▸ **Task requirements**:
Your answer must be every line of the data that contains "dingen".

Records from a data collection

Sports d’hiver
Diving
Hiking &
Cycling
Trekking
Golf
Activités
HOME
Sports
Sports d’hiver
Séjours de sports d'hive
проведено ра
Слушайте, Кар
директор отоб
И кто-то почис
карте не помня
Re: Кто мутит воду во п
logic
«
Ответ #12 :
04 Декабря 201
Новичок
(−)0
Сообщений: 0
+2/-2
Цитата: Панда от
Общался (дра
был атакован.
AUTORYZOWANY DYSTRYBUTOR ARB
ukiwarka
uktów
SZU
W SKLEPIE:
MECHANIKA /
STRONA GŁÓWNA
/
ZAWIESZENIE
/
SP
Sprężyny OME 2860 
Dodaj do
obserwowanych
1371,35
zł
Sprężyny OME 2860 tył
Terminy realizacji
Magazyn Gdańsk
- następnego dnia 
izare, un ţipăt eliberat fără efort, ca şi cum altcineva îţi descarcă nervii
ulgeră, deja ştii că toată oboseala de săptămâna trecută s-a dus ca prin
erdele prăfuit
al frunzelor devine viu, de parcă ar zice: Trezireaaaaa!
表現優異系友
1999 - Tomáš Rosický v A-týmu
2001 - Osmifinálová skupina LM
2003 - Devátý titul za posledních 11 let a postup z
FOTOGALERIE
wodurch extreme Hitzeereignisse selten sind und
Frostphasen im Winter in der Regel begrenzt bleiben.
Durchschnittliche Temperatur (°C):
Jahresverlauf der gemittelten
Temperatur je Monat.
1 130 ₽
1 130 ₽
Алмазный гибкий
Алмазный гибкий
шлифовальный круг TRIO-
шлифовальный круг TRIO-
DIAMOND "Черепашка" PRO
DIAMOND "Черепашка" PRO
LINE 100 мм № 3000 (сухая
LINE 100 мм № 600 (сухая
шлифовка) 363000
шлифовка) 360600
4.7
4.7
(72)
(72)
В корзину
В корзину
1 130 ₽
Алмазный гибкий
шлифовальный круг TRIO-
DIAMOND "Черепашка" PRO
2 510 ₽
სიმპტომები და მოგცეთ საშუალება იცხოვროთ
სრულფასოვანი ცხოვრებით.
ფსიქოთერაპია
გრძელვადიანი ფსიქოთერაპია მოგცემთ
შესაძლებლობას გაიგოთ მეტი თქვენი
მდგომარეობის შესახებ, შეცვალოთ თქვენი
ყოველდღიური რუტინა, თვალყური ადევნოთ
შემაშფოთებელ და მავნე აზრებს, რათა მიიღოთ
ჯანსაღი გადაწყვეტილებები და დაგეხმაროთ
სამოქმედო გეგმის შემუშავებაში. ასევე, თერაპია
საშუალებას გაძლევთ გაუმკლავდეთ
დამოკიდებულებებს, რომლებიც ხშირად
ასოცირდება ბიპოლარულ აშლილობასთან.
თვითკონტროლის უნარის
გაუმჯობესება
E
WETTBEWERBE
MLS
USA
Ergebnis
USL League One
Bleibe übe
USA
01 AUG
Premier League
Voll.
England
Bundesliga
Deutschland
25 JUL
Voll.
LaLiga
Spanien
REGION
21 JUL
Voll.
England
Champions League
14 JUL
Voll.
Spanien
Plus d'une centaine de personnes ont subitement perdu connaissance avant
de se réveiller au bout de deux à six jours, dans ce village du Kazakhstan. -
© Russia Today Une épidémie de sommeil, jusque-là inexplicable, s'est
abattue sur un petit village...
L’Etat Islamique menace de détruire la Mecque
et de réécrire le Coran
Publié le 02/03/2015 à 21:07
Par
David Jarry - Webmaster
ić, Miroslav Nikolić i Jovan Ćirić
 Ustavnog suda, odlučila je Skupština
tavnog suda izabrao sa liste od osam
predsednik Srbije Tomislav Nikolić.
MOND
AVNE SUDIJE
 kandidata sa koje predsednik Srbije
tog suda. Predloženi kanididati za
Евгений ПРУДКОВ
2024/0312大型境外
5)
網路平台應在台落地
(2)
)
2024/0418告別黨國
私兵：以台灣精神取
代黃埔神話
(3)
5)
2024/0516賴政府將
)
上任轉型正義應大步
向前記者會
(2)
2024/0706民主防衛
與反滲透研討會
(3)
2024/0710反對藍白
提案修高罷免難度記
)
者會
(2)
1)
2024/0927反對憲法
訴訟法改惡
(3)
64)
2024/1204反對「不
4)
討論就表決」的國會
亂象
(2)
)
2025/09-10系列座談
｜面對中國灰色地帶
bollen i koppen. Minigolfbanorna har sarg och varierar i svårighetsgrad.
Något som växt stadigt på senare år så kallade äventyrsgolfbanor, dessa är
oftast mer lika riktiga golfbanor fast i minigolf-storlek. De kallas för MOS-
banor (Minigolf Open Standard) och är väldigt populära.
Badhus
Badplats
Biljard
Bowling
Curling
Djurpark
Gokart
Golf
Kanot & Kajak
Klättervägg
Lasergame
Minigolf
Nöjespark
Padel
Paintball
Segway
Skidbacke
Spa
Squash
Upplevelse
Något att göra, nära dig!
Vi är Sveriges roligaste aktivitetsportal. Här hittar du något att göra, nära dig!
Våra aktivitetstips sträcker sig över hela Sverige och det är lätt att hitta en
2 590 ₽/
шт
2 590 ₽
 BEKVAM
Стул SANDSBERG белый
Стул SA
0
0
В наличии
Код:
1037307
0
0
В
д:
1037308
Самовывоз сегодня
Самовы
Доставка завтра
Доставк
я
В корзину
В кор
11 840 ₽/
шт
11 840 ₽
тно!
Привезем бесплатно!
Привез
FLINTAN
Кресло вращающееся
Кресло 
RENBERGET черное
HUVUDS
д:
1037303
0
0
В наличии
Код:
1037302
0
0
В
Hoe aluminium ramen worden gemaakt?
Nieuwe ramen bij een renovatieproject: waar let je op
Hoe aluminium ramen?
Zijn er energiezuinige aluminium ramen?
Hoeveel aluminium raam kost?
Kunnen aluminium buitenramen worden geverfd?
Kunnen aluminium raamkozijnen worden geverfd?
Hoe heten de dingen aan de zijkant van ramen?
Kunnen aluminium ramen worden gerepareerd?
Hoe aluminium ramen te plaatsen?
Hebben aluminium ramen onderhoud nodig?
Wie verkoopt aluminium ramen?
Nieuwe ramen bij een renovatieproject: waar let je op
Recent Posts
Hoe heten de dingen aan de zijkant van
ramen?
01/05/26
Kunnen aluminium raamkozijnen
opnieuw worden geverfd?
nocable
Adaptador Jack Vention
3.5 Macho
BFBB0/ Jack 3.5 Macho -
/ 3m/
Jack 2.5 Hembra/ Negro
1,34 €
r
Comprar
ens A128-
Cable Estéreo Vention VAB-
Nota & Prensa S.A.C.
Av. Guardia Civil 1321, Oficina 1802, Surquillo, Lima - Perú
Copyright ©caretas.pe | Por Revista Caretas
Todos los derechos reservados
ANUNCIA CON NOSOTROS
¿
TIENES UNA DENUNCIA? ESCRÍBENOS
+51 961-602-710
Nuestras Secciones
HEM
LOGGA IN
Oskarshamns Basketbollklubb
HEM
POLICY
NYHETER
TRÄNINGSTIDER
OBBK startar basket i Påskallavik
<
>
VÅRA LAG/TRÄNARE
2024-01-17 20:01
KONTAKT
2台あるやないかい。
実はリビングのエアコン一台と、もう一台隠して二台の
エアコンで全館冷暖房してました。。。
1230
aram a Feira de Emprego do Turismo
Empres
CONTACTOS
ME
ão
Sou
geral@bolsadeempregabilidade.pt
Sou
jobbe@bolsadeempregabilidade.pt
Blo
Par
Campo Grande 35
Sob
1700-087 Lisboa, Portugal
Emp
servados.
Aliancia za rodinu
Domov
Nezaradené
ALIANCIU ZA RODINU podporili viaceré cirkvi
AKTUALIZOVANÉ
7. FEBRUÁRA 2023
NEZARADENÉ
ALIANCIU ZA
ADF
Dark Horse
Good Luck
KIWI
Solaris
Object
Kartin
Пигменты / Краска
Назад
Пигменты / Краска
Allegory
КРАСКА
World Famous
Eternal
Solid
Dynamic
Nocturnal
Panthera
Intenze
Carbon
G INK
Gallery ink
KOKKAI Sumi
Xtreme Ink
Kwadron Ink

▸ **Written response**:
Hoe heten de dingen aan de zijkant van ramen?
Hoe heten de dingen aan de zijkant van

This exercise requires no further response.